Vodka, the drink that takes the pain away.

"Yeah but this time it is done. Truly done. You sent that email and got no response. You basically said goodbye to another person whom you love." Her friend sat on the couch shaking her head because she just did not understand.
The problem was that she, herself, understood all too well what happened in both cases and in reality, it had nothing to do with her. Those boys, cause they were not men for running away like thieves in the night with her heart, left because because they could not handle it. Could not handle looking her in the eye with the truth.
Another sip of the vodka and she sighed loudly,.

"When you love someone.... truly love them, friend or lover, you lay your heart open to them." she said as she walked towards where her friend sat. She could feel the lump in her throat growing as she thought about the pain she had endured, the loss, the feelings of not being good enough.

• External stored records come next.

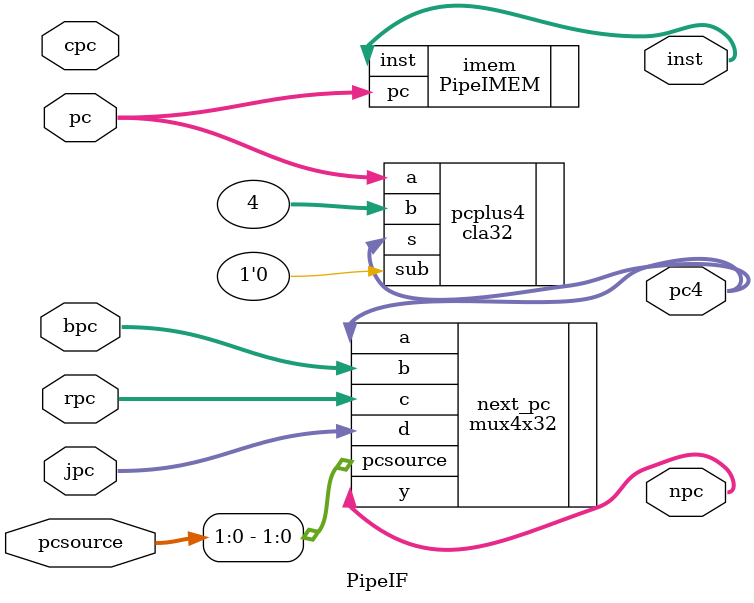
<source format=v>
`timescale 1ns / 1ps

module PipeIF(bpc,cpc,jpc,pc,pcsource,rpc,inst,npc,pc4);
    input [31:0] bpc		;
    input [31:0] cpc		;
    input [31:0] jpc		;
    input [31:0] pc 		;
    input [ 2:0] pcsource 	;
    input [31:0] rpc	  	;
    output [31:0] inst		;
    output [31:0] npc		;
    output [31:0] pc4		;
	
	mux4x32 next_pc(.a(pc4),.b(bpc),.c(rpc),.d(jpc),.pcsource(pcsource[1:0]),.y(npc));
	cla32 pcplus4(.a(pc),.b(32'h4),.sub(1'b0),.s(pc4));
	PipeIMEM imem(.pc(pc),.inst(inst));
endmodule


</source>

She shook it off then continued.
"You give them a part of yourself that you give to no one else, and you let them inside a part of you that only they can hurt - you literally hand them the razor with a map of where to cut deepest and most painfully on your heart and soul."

She took another drink and sat down beside her friend on the couch.

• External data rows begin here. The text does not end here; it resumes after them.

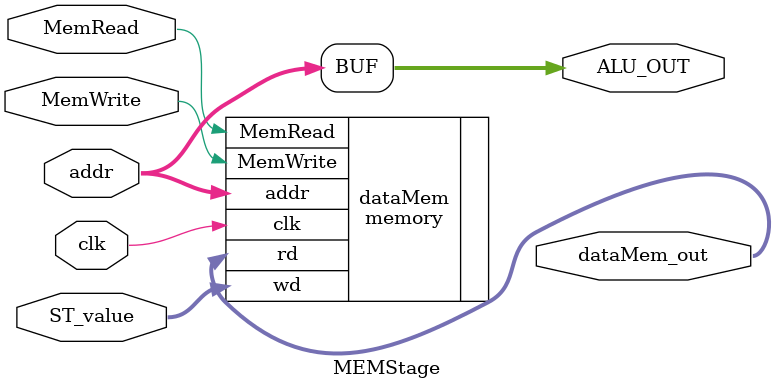
<source format=v>


module MEMStage (clk, MemRead, MemWrite, addr, ST_value, dataMem_out, ALU_OUT );
  input clk, MemRead, MemWrite;
  input [31:0] addr, ST_value;
  output [31:0]  dataMem_out, ALU_OUT;

  memory dataMem (
    .clk(clk),
    .MemWrite(MemWrite),
    .MemRead(MemRead),
    .addr(addr),
    .wd(ST_value),
    .rd(dataMem_out)
  );
  
  assign ALU_OUT = addr ;

endmodule // MEMStage
</source>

"You can either crumble under that pain, realizing that the ones you loved the most just tore you apart or you can allow the healing to scar you up. Then once those scars are in place you can look down at the mass of pain that lies there and face it down. You can learn from it and realize that whatever they did was not to you. It was not about you. Actually, it had nothing to do with you. It was all about them, their fear and their need to run away from something they could not control."

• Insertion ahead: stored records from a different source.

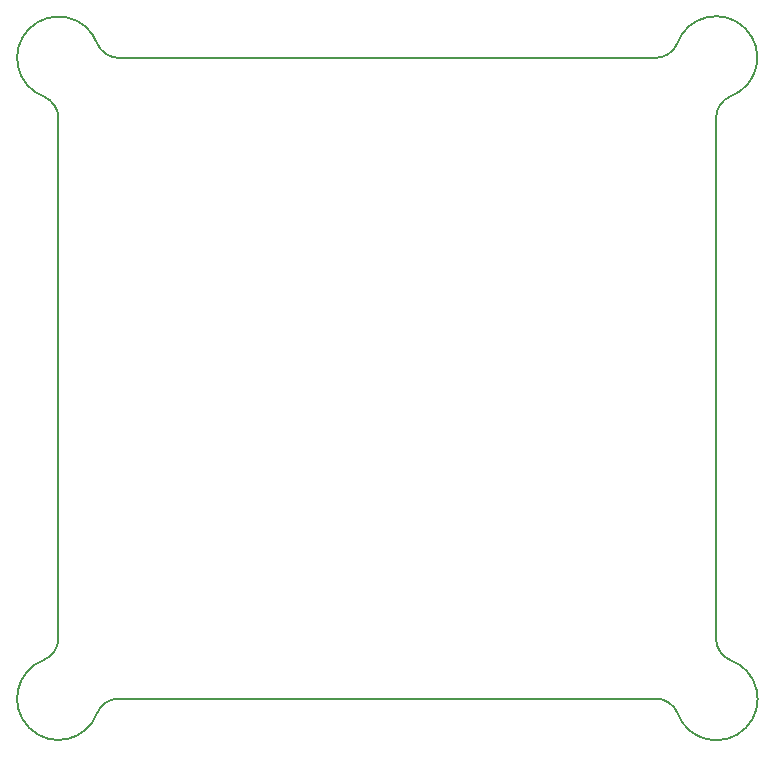
<source format=gm1>
G04*
G04 #@! TF.GenerationSoftware,Altium Limited,Altium Designer,19.1.9 (167)*
G04*
G04 Layer_Color=16711935*
%FSLAX44Y44*%
%MOMM*%
G71*
G01*
G75*
%ADD10C,0.2000*%
D10*
X0Y491250D02*
G03*
X-12151Y509646I-20000J0D01*
G01*
X505500Y542500D02*
G03*
X523896Y554651I0J20000D01*
G01*
X556750Y51000D02*
G03*
X568901Y32604I20000J0D01*
G01*
X51250Y0D02*
G03*
X32854Y-12151I0J-20000D01*
G01*
X524146D02*
G03*
X505750Y0I-18396J-7849D01*
G01*
X568901Y509896D02*
G03*
X556750Y491500I7849J-18396D01*
G01*
X32854Y554651D02*
G03*
X51250Y542500I18396J7849D01*
G01*
X-12151Y32854D02*
G03*
X0Y51250I-7849J18396D01*
G01*
X524092Y-12170D02*
G03*
X568276Y32884I32908J11920D01*
G01*
X568891Y509923D02*
G03*
X523843Y554670I-12141J32827D01*
G01*
X32827Y554641D02*
G03*
X-12141Y509673I-32827J-12141D01*
G01*
Y32827D02*
G03*
X32827Y-12141I12141J-32827D01*
G01*
X556750Y491500D02*
X556750Y51000D01*
X51250Y542500D02*
X505500Y542500D01*
X51250Y-0D02*
X505750Y0D01*
X-0Y491250D02*
X0Y51250D01*
M02*

</source>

She downed her drink and stared her friend in the eye and said.

"But I can control how I react to such things. How I perceive what happened and as I took a step backwards I saw that I was really the one who escaped with only a few scars for my trouble. They will never have healing because they never faced what they had before them. A lifetime of what ifs. That, my friend, is something I would not trade my scarred up heart for."

Saturday, December 13, 2014

Author Note and Chatter

    I was reading over some of my old work within this blog and can see that I have struggled through some intense, emotional times. I do not regret those times; I cherish them for they made the emotions I had swirling within burst forth in release. I did not need to keep the pain nor the day dreams inside any more.
I am grateful for that.
I have been very quiet these past months for my heart has hardened.
I wish to soften it up. To look at someone with those lust filled eyes or be staring out the window on a snowy day day dreaming of something grand.
It will take a moment.

    I also wanted to take this time to explain the nature of my blog.
My intent is to use this place as a release for emotions and things I need to say out loud. Put those vibrations into the universe to have them multiply or fly away to nothing.
I take quotes from authors, speakers, etc and place them in picture form on the blog. I will then incorporate that quote within my writing.
I will always try to log the author and name of the quote if possible.
But know, nothing posted within the picture on the blog is my own, only the writing that surrounds the quote.

   I will be digging deep, opening old wounds and trying to see the world with my rose colored glasses on once again. I will believe in love, passion and fate once again. Most of all I will cling to hope and drag my backpack of dreams out of the forest where I left it so long ago. Maybe I will go on an adventure with a wolf. Take a ride in a plane to some distant place. Blast off to Mars with a hot alien God. Who knows. But it will be interesting.

Blessed be to all who pass through her. May the light of the Highest shine down on you and bless you and yours.